Pages

Sunday, 5 February 2017

Writing poetry again

This morning I had an inkling about the first line of a poem and instead of ignoring the inkling as I would normally do I sat down to the computer and opened up the last Word file from 2015 and copied it with a new name: '2017 sonnets'. I had a nervous feeling tinged with excitement in my stomach as I wrote the first words of the poem I had started in my head. The next line followed and as I put it down I planned the rhyme for line three.

Thus it was that I started to write poetry again. It has been two years since I last wrote poetry. Exactly two years, it transpires (because I date all my poems in the Word file; the date comes directly under the title of the poem). The previous poem was written on 5 February 2015. After that: nothing for two years. Until this morning.

I went back to read the other poems from other years, including the prodigious year of 2013 and the next year of some output: 2014. There are only three poems in 2015. All my finished poems have been saved as PDF files, so that I can quickly go back and read them in isolation. Removed from the company of what precedes them and what follows them in the flow of writing they are more like themselves, and of course inside the folder on the hard drive they sort themselves in alphabetical (not date) order. Rereading the old items I felt something like that same nervous feeling in my stomach. It's as though when I read the old poems I am revisiting a mood, seeing again an image that I had first seen on that day so many years before when I wrote them.

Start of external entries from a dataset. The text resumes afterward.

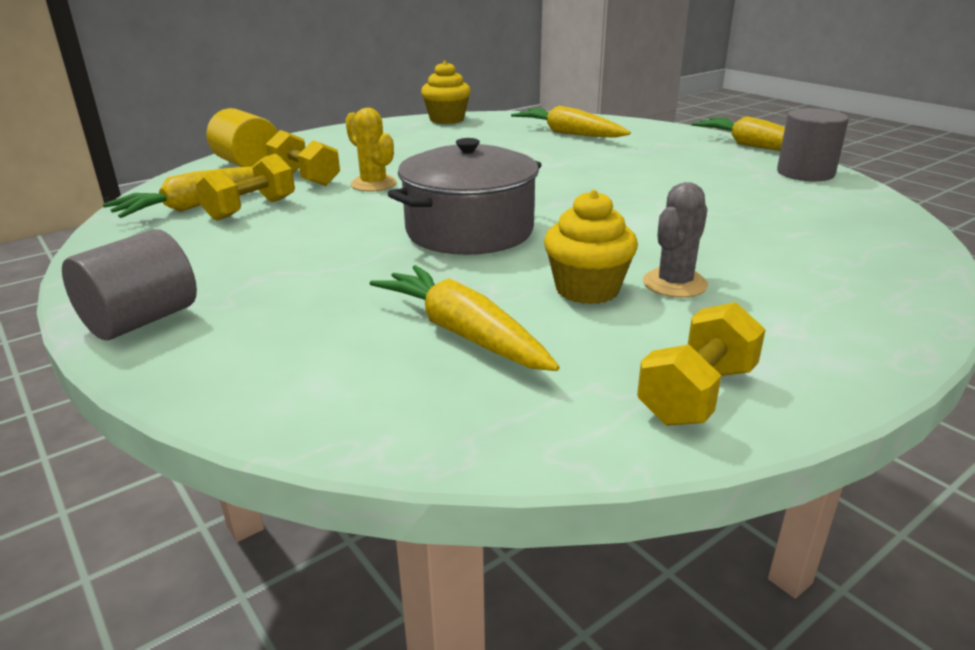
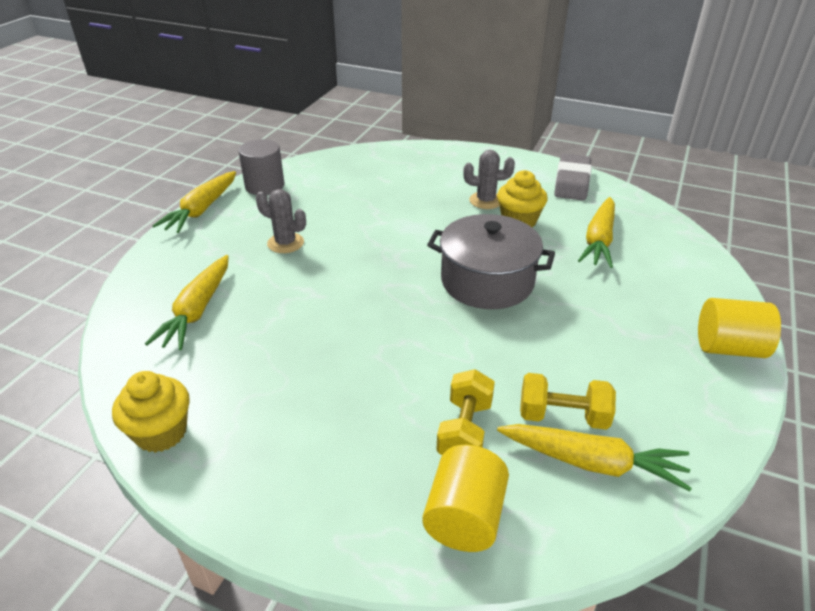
camera: 120 degrees left, 10 degrees up
grey cylinder [62,229,197,340] -> yellow cylinder [698,298,781,358]
yellow cactus [346,108,397,192] -> none
yellow dumbbell [637,302,766,426] -> grey eraser [554,154,592,201]
none -> grey cactus [256,189,306,253]

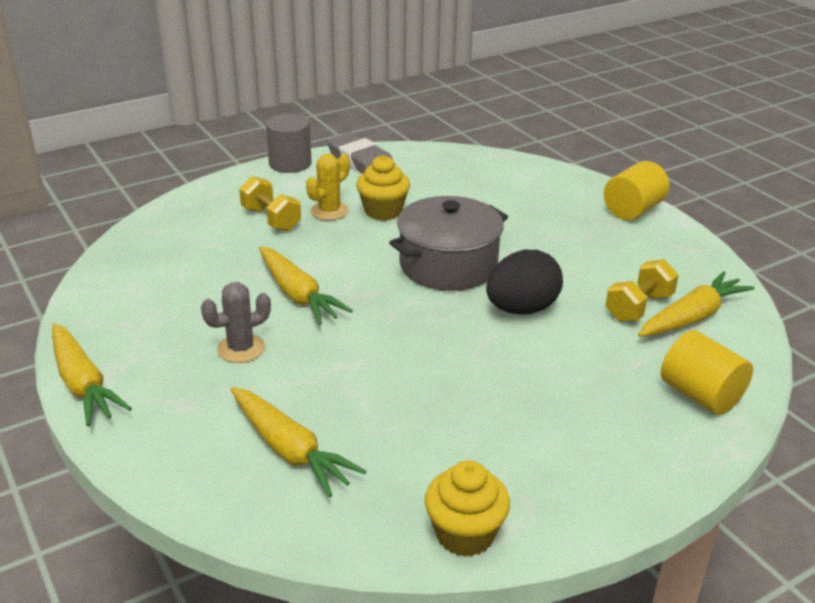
camera: 55 degrees left, 5 degrees down
grey cylinder [238,139,285,195] -> grey cylinder moved to [266,114,312,173]
yellow dumbbell [436,369,495,455] -> yellow dumbbell moved to [239,176,301,231]
grey cactus [463,150,515,209] -> yellow cactus [306,154,350,221]
yellow carrot [578,197,615,268] -> yellow carrot moved to [259,246,353,325]
none -> black egg [486,250,563,315]

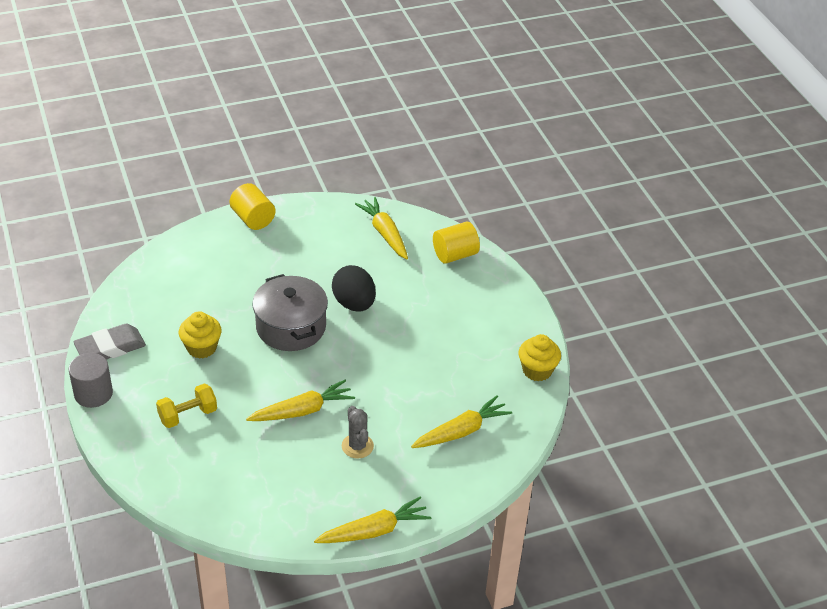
camera: 80 degrees left, 10 degrees up
yellow cactus [306,154,350,221] -> none
yellow dumbbell [606,259,679,322] -> none

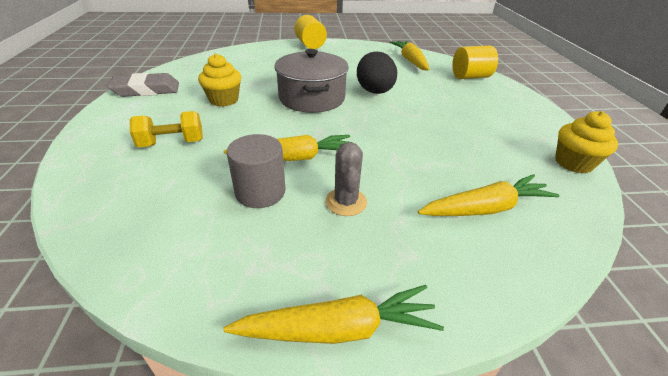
camera: 15 degrees right, 5 degrees down
grey cylinder [68,353,113,408] -> grey cylinder moved to [227,134,285,208]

But the interesting thing is that most of the poems in those years were conceived in the summer. It seems that I am most fecund when the weather is warm and the breath slips in and out of the hot body unencumbered by any chill or other temperature-based abeyance. Up in Queensland in 2013 and 2014 I was accompanied, as always in those days, when I wrote poetry, by the twin presences of the park with its enormous paperbark, and the cries in the morning of the magpie. The birds used to settle in ones or twos on my balcony up there in southeast Queensland. And the paperbark was like a sentinel for me - in fact I think on one occasion I likened it to exactly this type of thing in one of my poems.

Down here those things - those totems of my spirit - disappeared replaced by the sounds of the city. The helicopters that fly by over the CBD on their endless quests, and the cars that roar up the street nearby in the night and during the daytime too. These are the new totems for my productive soul.

The sensation of movement in the pit of my stomach is the thing that characterises the experience of poetry for me. I feel vulnerable, exposed. Perhaps that is why it has taken me so long to revisit the experience of writing poetry, now that I am down here in Sydney. I needed to build the ties that bind me to the new totems of my life here. Perhaps that is why it has taken me so long to go back to writing poetry.